Project Mentor: Maxime Mogé
Project Co-mentor: Sagar Dolas
Site Co-ordinator: Carlos Teijeiro Barjas
In addition to discovering what working at a supercomputing centre looks like, the intern will learn about the main characteristics of current and emerging HPC architectures, the usage of modern automation tools for software building, testing, continuous integration and benchmarking. He/she will get hands on experience with porting, profiling and tuning scientific software, with the outcome of his/her work being directly applicable for the benefit of SURFsara’s users.
Student Prerequisites (compulsory):
- Basic Unix commands.
- Knowledge of Linux as development environment.
Student Prerequisites (desirable):
- Basic knowledge of python.
- Basic experience with software compilation.
- Experience with regression testing and benchmarking.
- Knowledge of computer and HPC systems architecture
Main training material:
- PRACE Supercomputing MOOC https://www.futurelearn.com/courses/supercomputing
- Reframe Slides [pdf] @ HPC System Testing BoF, SC‘19.
Additional training material (technical):
- week 1: SoHPC training week
- week 2: Get familiar with the hardware available at SURFsara and with the regression and testing framework
- week 3: Select applications and test cases, analyse characteristics of the different available architectures.
- week 4-5: Integrate application(s) in the framework.
- week 6-7: Benchmark and analyse performances.
- week 8: Write recommendations for efficient usage of the application(s) and final report.
Final Product Description:
The project will result in the integration of the selected application in the automated regression and performance testing framework, and will produce detailed benchmarks and performance profiles on different HPC systems and architectures. Through the project we will develop a better understanding of the performances of the selected application and write recommendations for efficient deployment and usage on HPC systems.
If the selected application is part of CompbioMed and if the project is successful, the results could be presented at CompBioMed organised events. If the selected application is Deltares’ D-Flow FM software, the results could be presented at a project meeting of the PRACE Preparatory Access project.
Adapting the Project: Increasing the Difficulty:
- Do more in-depth performance analysis of the selected applications.
- Port and benchmark the applications on different architectures (depending on availability).
- Write guidelines for efficient porting and usage on HPC systems.
- Select more applications.
Adapting the Project: Decreasing the Difficulty:
The goal of the project could be restricted to integrating a single application in the automated testing workflow..

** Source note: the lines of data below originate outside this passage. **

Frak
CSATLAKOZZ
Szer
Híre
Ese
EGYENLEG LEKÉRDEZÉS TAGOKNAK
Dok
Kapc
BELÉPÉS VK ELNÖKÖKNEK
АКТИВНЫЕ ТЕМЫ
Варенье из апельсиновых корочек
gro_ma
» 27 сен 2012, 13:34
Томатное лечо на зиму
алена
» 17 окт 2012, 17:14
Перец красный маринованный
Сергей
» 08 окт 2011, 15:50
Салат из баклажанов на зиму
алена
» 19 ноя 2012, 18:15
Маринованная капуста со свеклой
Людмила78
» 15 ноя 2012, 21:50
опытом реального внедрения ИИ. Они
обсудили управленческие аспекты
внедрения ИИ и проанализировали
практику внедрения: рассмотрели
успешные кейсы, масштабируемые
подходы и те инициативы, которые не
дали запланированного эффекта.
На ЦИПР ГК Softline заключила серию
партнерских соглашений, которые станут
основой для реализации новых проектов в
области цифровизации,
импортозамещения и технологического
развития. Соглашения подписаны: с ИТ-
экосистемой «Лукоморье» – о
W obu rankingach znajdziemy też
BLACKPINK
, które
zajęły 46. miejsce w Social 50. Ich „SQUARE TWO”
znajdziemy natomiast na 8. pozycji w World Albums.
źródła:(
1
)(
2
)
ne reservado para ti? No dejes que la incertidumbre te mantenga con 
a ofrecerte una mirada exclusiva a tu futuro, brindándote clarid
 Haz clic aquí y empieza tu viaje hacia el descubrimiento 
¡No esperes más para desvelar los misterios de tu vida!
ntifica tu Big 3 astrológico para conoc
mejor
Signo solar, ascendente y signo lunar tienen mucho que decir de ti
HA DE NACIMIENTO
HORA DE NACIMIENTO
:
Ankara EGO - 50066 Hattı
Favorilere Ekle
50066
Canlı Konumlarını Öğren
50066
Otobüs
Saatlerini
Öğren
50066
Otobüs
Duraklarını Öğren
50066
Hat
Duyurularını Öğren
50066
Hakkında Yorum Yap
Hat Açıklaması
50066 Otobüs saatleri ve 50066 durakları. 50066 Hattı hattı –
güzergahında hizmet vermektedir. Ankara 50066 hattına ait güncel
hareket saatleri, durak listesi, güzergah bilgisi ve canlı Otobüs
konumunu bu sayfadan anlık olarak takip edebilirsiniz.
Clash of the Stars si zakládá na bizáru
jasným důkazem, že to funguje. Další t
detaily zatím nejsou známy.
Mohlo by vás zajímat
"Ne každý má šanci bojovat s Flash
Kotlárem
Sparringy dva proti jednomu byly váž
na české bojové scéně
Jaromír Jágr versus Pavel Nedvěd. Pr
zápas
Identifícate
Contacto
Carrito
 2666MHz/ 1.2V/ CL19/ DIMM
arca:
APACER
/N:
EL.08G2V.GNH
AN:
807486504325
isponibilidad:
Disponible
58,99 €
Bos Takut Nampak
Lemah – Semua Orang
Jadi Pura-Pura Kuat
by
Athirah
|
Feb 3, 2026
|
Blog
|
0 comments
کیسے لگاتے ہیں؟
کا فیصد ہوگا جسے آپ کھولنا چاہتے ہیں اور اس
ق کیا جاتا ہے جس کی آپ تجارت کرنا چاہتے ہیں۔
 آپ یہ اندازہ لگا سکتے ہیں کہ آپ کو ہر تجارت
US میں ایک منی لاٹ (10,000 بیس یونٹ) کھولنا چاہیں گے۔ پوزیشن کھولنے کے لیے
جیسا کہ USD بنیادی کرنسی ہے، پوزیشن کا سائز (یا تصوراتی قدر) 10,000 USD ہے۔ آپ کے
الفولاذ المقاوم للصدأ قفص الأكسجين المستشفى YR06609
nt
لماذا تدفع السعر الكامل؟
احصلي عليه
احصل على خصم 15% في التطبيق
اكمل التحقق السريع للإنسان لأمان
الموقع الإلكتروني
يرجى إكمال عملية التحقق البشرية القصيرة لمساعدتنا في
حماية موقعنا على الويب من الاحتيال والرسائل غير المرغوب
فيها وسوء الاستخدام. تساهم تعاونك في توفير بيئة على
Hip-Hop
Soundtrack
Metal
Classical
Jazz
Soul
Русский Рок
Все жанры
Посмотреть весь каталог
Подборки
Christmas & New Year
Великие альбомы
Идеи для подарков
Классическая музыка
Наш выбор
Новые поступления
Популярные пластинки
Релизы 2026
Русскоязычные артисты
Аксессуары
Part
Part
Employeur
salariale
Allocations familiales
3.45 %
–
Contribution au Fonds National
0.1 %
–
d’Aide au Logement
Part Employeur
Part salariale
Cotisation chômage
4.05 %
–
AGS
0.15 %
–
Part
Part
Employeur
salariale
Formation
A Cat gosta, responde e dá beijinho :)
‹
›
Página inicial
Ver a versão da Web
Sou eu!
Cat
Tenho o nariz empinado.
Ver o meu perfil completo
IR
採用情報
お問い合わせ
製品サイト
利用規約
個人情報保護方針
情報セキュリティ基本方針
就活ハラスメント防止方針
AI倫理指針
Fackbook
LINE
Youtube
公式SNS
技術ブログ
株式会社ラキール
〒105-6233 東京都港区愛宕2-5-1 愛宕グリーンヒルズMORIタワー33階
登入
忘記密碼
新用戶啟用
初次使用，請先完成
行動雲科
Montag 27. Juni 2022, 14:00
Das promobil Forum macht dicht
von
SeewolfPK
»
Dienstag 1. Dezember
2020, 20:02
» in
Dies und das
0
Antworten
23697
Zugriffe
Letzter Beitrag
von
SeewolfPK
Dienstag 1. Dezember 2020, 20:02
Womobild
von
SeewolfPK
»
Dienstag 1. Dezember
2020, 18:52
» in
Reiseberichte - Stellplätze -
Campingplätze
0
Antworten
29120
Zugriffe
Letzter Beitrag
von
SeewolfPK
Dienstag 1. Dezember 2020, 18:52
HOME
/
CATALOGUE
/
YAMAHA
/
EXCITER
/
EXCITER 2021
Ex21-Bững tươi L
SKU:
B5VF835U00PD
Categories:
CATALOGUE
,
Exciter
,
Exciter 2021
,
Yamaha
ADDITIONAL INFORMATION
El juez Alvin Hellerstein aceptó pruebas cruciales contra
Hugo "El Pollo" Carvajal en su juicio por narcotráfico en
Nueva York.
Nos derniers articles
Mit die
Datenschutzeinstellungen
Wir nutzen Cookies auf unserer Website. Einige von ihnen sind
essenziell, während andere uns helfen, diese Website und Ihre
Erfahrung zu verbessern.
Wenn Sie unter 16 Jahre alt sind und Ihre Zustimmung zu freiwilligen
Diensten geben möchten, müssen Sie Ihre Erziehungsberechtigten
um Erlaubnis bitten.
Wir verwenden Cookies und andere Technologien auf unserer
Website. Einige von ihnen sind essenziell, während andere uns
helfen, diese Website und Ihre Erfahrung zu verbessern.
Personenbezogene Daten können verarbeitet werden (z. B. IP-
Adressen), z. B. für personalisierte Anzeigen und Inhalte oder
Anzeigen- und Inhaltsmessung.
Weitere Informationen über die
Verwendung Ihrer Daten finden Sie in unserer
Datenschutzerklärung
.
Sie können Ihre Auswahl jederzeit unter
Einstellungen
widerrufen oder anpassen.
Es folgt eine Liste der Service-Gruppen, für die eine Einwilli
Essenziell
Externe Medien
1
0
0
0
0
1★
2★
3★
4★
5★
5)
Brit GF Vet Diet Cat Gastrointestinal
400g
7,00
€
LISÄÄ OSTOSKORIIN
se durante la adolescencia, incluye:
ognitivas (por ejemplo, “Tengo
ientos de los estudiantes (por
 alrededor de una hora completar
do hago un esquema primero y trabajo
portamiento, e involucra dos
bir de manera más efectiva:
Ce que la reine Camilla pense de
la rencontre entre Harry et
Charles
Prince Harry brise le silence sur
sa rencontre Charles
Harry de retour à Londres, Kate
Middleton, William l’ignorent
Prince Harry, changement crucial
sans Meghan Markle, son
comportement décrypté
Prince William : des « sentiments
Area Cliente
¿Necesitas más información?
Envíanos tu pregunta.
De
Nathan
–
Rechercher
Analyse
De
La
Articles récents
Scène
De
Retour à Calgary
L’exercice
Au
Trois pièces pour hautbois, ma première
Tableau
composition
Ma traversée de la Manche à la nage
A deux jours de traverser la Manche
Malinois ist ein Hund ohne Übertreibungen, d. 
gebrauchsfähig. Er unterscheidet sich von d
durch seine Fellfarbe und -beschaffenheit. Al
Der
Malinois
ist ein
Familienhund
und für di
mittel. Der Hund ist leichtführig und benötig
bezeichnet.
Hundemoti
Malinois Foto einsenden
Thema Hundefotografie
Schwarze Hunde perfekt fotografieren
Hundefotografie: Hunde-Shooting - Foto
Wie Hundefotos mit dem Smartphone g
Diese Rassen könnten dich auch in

HPC systems and test systems: SURFsara will grant access its HPC systems Lisa and Cartesius and to its test systems (AMD processors, ARM processors, etc.).
Other European HPC systems: if relevant, access will be granted via the above-mentioned projects (CompBioMed, EPI, PRACE 6IP WP7 PA5047)
Software: the tools and frameworks used in this project are open source. For target applications that are not open source, SURFsara’s licenses will be used. Access to applications with special access rules (e.g. Deltares’ software D-Flow FM if it is chosen as a target application) will be arranged through the relevant projects (PRACE 6IP WP7 PA5047 in this case).